-- Records provided follows --

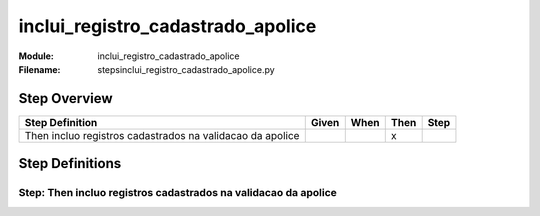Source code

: .. _docid.steps.inclui_registro_cadastrado_apolice:
.. index:: inclui_registro_cadastrado_apolice

======================================================================
inclui_registro_cadastrado_apolice
======================================================================

:Module:   inclui_registro_cadastrado_apolice
:Filename: steps\inclui_registro_cadastrado_apolice.py

Step Overview
=============


========================================================= ===== ==== ==== ====
Step Definition                                           Given When Then Step
========================================================= ===== ==== ==== ====
Then incluo registros cadastrados na validacao da apolice              x      
========================================================= ===== ==== ==== ====

Step Definitions
================

.. index:: 
    single: Then step; Then incluo registros cadastrados na validacao da apolice

**Step:** Then incluo registros cadastrados na validacao da apolice
-------------------------------------------------------------------

.. todo::
    Step definition description is missing.

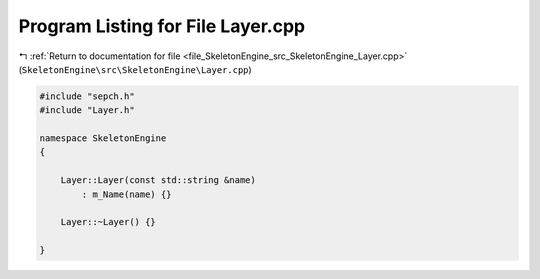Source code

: 
.. _program_listing_file_SkeletonEngine_src_SkeletonEngine_Layer.cpp:

Program Listing for File Layer.cpp
==================================

|exhale_lsh| :ref:`Return to documentation for file <file_SkeletonEngine_src_SkeletonEngine_Layer.cpp>` (``SkeletonEngine\src\SkeletonEngine\Layer.cpp``)

.. |exhale_lsh| unicode:: U+021B0 .. UPWARDS ARROW WITH TIP LEFTWARDS

.. code-block:: cpp

   
   #include "sepch.h"
   #include "Layer.h"
   
   namespace SkeletonEngine
   {
   
       Layer::Layer(const std::string &name)
           : m_Name(name) {}
   
       Layer::~Layer() {}
   
   }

-- Records provided concluded --

Write the entries out again word for word. Omit all pictures from them.

Reply to the exercise -
Source code

: .. _docid.steps.inclui_registro_cadastrado_apolice:
.. index:: inclui_registro_cadastrado_apolice

======================================================================
inclui_registro_cadastrado_apolice
======================================================================

:Module:   inclui_registro_cadastrado_apolice
:Filename: steps\inclui_registro_cadastrado_apolice.py

Step Overview
=============


========================================================= ===== ==== ==== ====
Step Definition                                           Given When Then Step
========================================================= ===== ==== ==== ====
Then incluo registros cadastrados na validacao da apolice              x      
========================================================= ===== ==== ==== ====

Step Definitions
================

.. index:: 
    single: Then step; Then incluo registros cadastrados na validacao da apolice

**Step:** Then incluo registros cadastrados na validacao da apolice
-------------------------------------------------------------------

.. todo::
    Step definition description is missing.

Source code

: 
.. _program_listing_file_SkeletonEngine_src_SkeletonEngine_Layer.cpp:

Program Listing for File Layer.cpp
==================================

|exhale_lsh| :ref:`Return to documentation for file <file_SkeletonEngine_src_SkeletonEngine_Layer.cpp>` (``SkeletonEngine\src\SkeletonEngine\Layer.cpp``)

.. |exhale_lsh| unicode:: U+021B0 .. UPWARDS ARROW WITH TIP LEFTWARDS

.. code-block:: cpp

   
   #include "sepch.h"
   #include "Layer.h"
   
   namespace SkeletonEngine
   {
   
       Layer::Layer(const std::string &name)
           : m_Name(name) {}
   
       Layer::~Layer() {}
   
   }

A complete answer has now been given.